## Given records
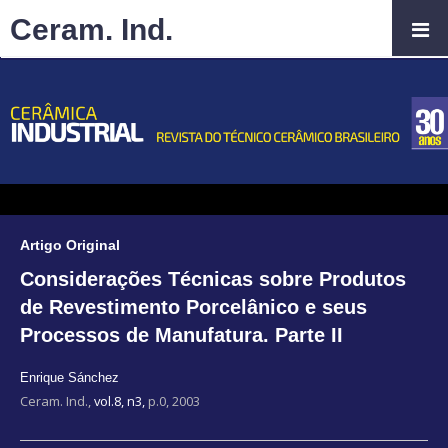
Ceram. Ind.
Artigo Original
Considerações Técnicas sobre Produtos
de Revestimento Porcelânico e seus
Processos de Manufatura. Parte II
Enrique Sánchez
Ceram. Ind.,
vol.8, n3,
p.0, 2003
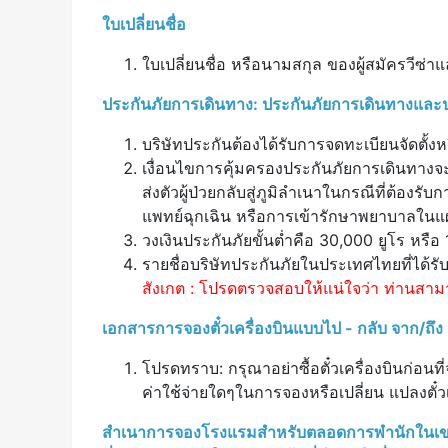
ใบเปลี่ยนชื่อ
ใบเปลี่ยนชื่อ หรือนามสกุล ของผู้สมัครวีซ่า
ประกันภัยการเดินทาง: ประกันภัยการเดินทางและป
บริษัทประกันต้องได้รับการจดทะเบียนจัดตั้ง
เงื่อนไขการคุ้มครองประกันภัยการเดินทางจ
ส่งตัวผู้ป่วยกลับสู่ภูมิลำเนาในกรณีที่ต้อ
แพทย์ฉุกเฉิน หรือการเข้ารักษาพยาบาลในแผน
วงเงินประกันภัยขั้นต่ำคือ 30,000 ยูโร หร
รายชื่อบริษัทประกันภัยในประเทศไทยที่ได้รั
สังเกต : โปรดตรวจสอบให้แน่ใจว่า ท่านสามาร
เอกสารการจองตั๋วเครื่องบินแบบไป - กลับ จาก/ถ
โปรดทราบ: กรุณาอย่าซื้อตั๋วเครื่องบินก่อนท
ค่าใช้จ่ายใดๆในการจองหรือเปลี่ยน แปลงตั๋วเ
สำเนาการจองโรงแรมสำหรับตลอดการพำนักในเขตเชง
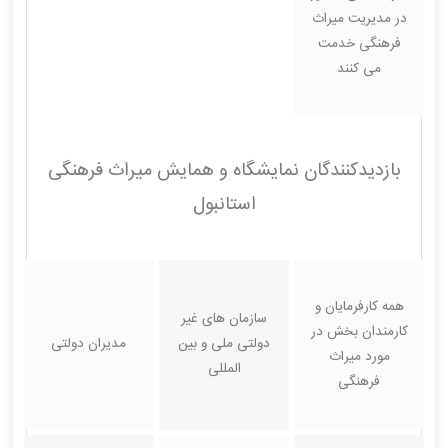
در مدیریت میراث
فرهنگی خدمت
می کنند
بازدیدکنندگان نمایشگاه و همایش میراث فرهنگی
استانبول
همه کارفرمایان و
سازمان های غیر
کارمندان بخش در
دولتی ملی و بین
مدیران دولتی
مورد میراث
المللی
فرهنگی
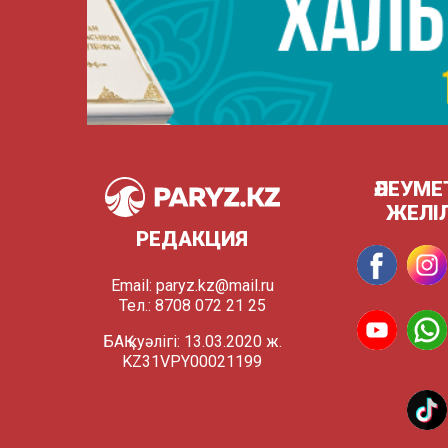
ӘЛЕУМЕ
ЖЕЛІ
РЕДАКЦИЯ
Email:
paryz.kz@mail.ru
Тел.: 8708 072 21 25
БАҚ куәлігі: 13.03.2020 ж.
KZ31VPY00021199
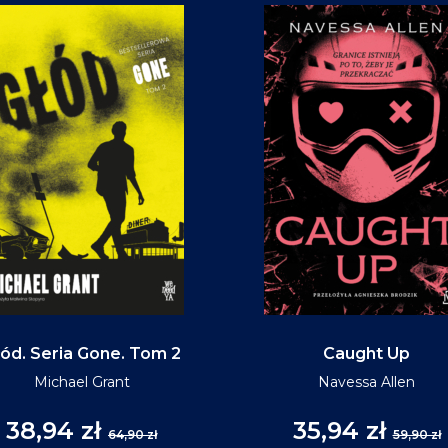
ód. Seria Gone. Tom 2
Caught Up
Michael Grant
Navessa Allen
38,94 zł
35,94 zł
64,90 zł
59,90 zł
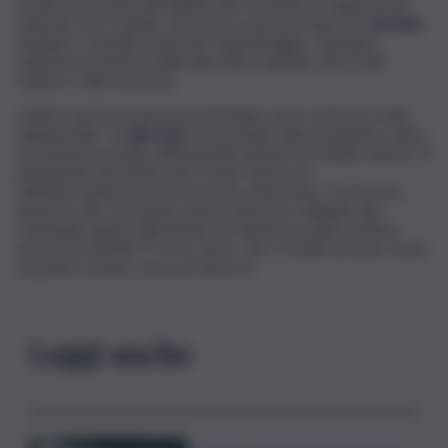
locale poco prima del delitto che avrebbe un rapporto di
amicizia con i fratelli. Uno di loro aveva in mano un
rastrello
di legno e metallo usato per il giardinaggio. Il gruppo
nell’area posteriore della discoteca quando sono stati
esplosi i colpi di pistola.
Inoltre una terza persona potrebbe avere avuto un ruolo
nell’omicidio. Un
giovane
che avrebbe dato la pistola a salve
al 22enne accusato dell’omicidio insieme al fratello minore. Il
più grande dovrebbe aver avuto l’arma ma
nell’interrogatorio non lo ha mai confermato. La Procura
ipotizza che ci possano essere interessi collegati alla
criminalità dietro all’omicidio di Celesia ma tutto sembra
ancora da definiti. È certo, però, che i fratelli avevano avuto
un primo scontro circa un mese fa.
Leggi anche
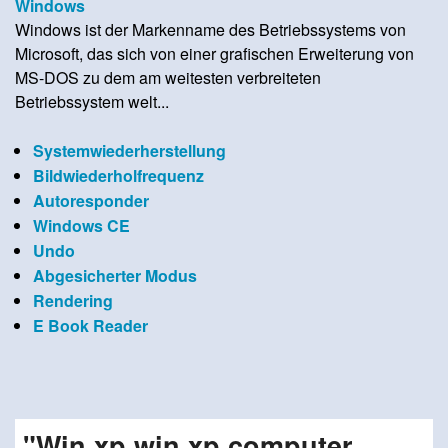
Windows
Windows ist der Markenname des Betriebssystems von
Microsoft, das sich von einer grafischen Erweiterung von
MS-DOS zu dem am weitesten verbreiteten
Betriebssystem welt...
Systemwiederherstellung
Bildwiederholfrequenz
Autoresponder
Windows CE
Undo
Abgesicherter Modus
Rendering
E Book Reader
"Win xp win xp computer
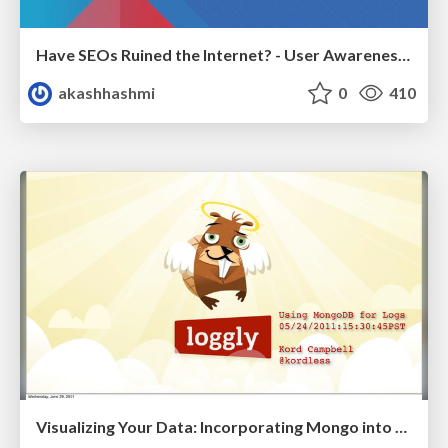
Have SEOs Ruined the Internet? - User Awareness of SEO in 2025
akashhashmi
0
410
Visualizing Your Data: Incorporating Mongo into Loggly Infrastructure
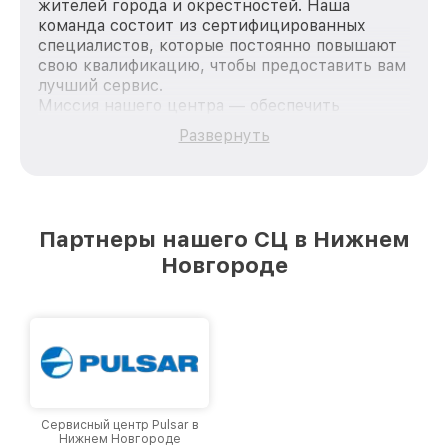
жителей города и окрестностей. Наша
команда состоит из сертифицированных
специалистов, которые постоянно повышают
свою квалификацию, чтобы предоставить вам
лучший сервис.
Миссия нашего центра — обеспечить
качественный и доступный ремонт для
Развернуть
каждого пользователя продукции Pard, вне
зависимости от сложности поломки. Мы
стремимся к тому, чтобы каждый клиент был
удовлетворен скоростью и качеством
предоставляемых услуг. Наша цель — стать
Партнеры нашего СЦ в Нижнем
лучшим сервисным центром Pard в городе
Новгороде
Нижнем Новгороде, постоянно повышая
уровень доверия и лояльности наших
клиентов.
Сервисный центр Pulsar в
Нижнем Новгороде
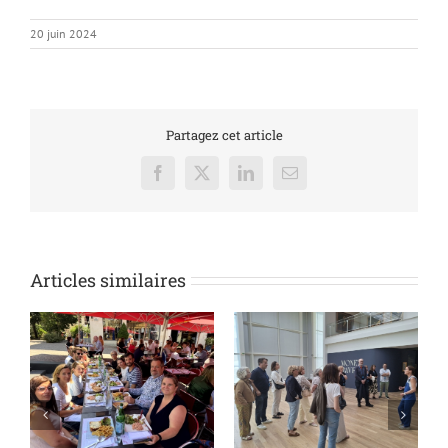
20 juin 2024
Partagez cet article
Facebook
X
LinkedIn
Email
Articles similaires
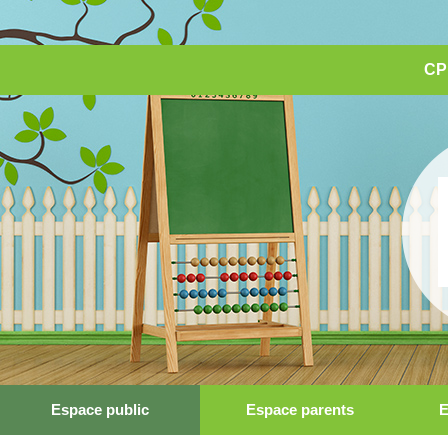
CP
Espace public
Espace parents
E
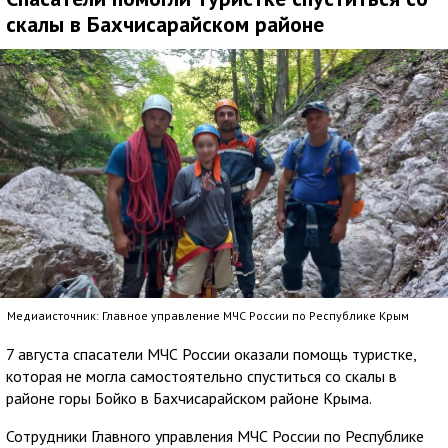
скалы в Бахчисарайском районе
Медиаисточник: Главное управление МЧС России по Республике Крым
7 августа спасатели МЧС России оказали помощь туристке,
которая не могла самостоятельно спуститься со скалы в
районе горы Бойко в Бахчисарайском районе Крыма.
Сотрудники Главного управления МЧС России по Республике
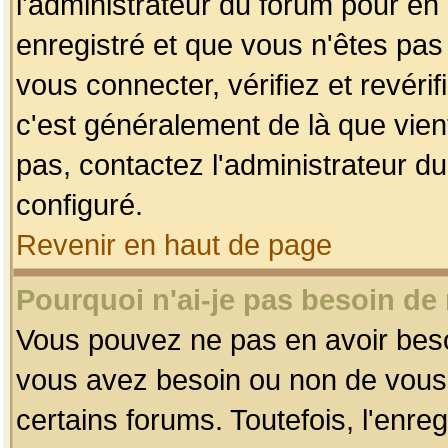
l'administrateur du forum pour en 
enregistré et que vous n'êtes pa
vous connecter, vérifiez et revéri
c'est généralement de là que vient
pas, contactez l'administrateur du
configuré.
Revenir en haut de page
Pourquoi n'ai-je pas besoin de 
Vous pouvez ne pas en avoir besoin
vous avez besoin ou non de vous
certains forums. Toutefois, l'enr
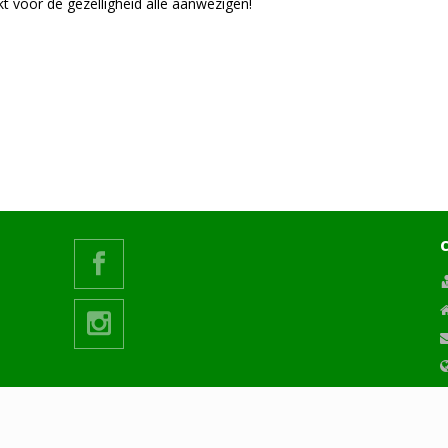
 voor de gezelligheid alle aanwezigen!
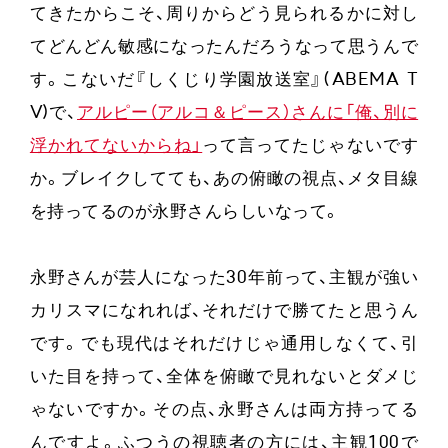
てきたからこそ、周りからどう見られるかに対し
てどんどん敏感になったんだろうなって思うんで
す。こないだ『しくじり学園放送室』(ABEMA T
V)で、
アルピー（アルコ＆ピース）さんに「俺、別に
浮かれてないからね」
って言ってたじゃないです
か。ブレイクしてても、あの俯瞰の視点、メタ目線
を持ってるのが永野さんらしいなって。
永野さんが芸人になった30年前って、主観が強い
カリスマになれれば、それだけで勝てたと思うん
です。でも現代はそれだけじゃ通用しなくて、引
いた目を持って、全体を俯瞰で見れないとダメじ
ゃないですか。その点、永野さんは両方持ってる
んですよ。ふつうの視聴者の方には、主観100で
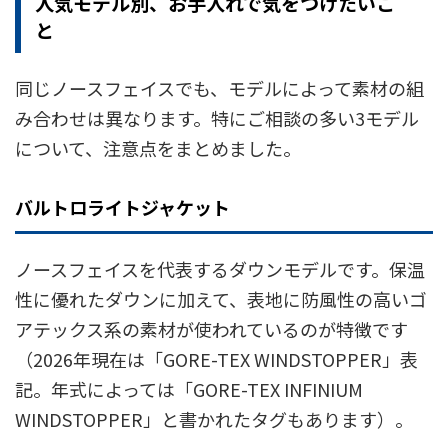
人気モデル別、お手入れで気をつけたいこ
と
同じノースフェイスでも、モデルによって素材の組
み合わせは異なります。特にご相談の多い3モデル
について、注意点をまとめました。
バルトロライトジャケット
ノースフェイスを代表するダウンモデルです。保温
性に優れたダウンに加えて、表地に防風性の高いゴ
アテックス系の素材が使われているのが特徴です
（2026年現在は「GORE-TEX WINDSTOPPER」表
記。年式によっては「GORE-TEX INFINIUM
WINDSTOPPER」と書かれたタグもあります）。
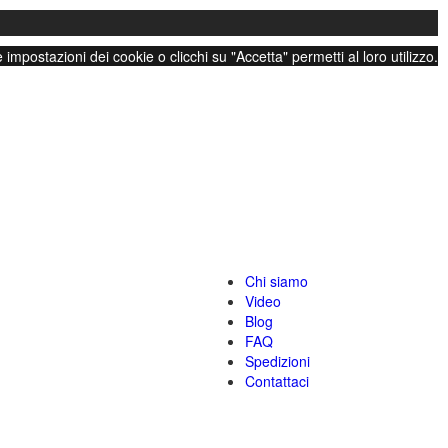
impostazioni dei cookie o clicchi su "Accetta" permetti al loro utilizzo.
Chi siamo
Video
Blog
FAQ
Spedizioni
Contattaci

## What you have to do
Copy out the data from the line that has "てきたからこそ、周りからどう見られるかに対し" through the line that has "んですよ。ふつうの視聴者の方には、主観100で", substituting "観客" for "視聴者" and keeping everything else the same.

## Exercise result
てきたからこそ、周りからどう見られるかに対し
てどんどん敏感になったんだろうなって思うんで
す。こないだ『しくじり学園放送室』(ABEMA T
V)で、
アルピー（アルコ＆ピース）さんに「俺、別に
浮かれてないからね」
って言ってたじゃないです
か。ブレイクしてても、あの俯瞰の視点、メタ目線
を持ってるのが永野さんらしいなって。
永野さんが芸人になった30年前って、主観が強い
カリスマになれれば、それだけで勝てたと思うん
です。でも現代はそれだけじゃ通用しなくて、引
いた目を持って、全体を俯瞰で見れないとダメじ
ゃないですか。その点、永野さんは両方持ってる
んですよ。ふつうの観客の方には、主観100で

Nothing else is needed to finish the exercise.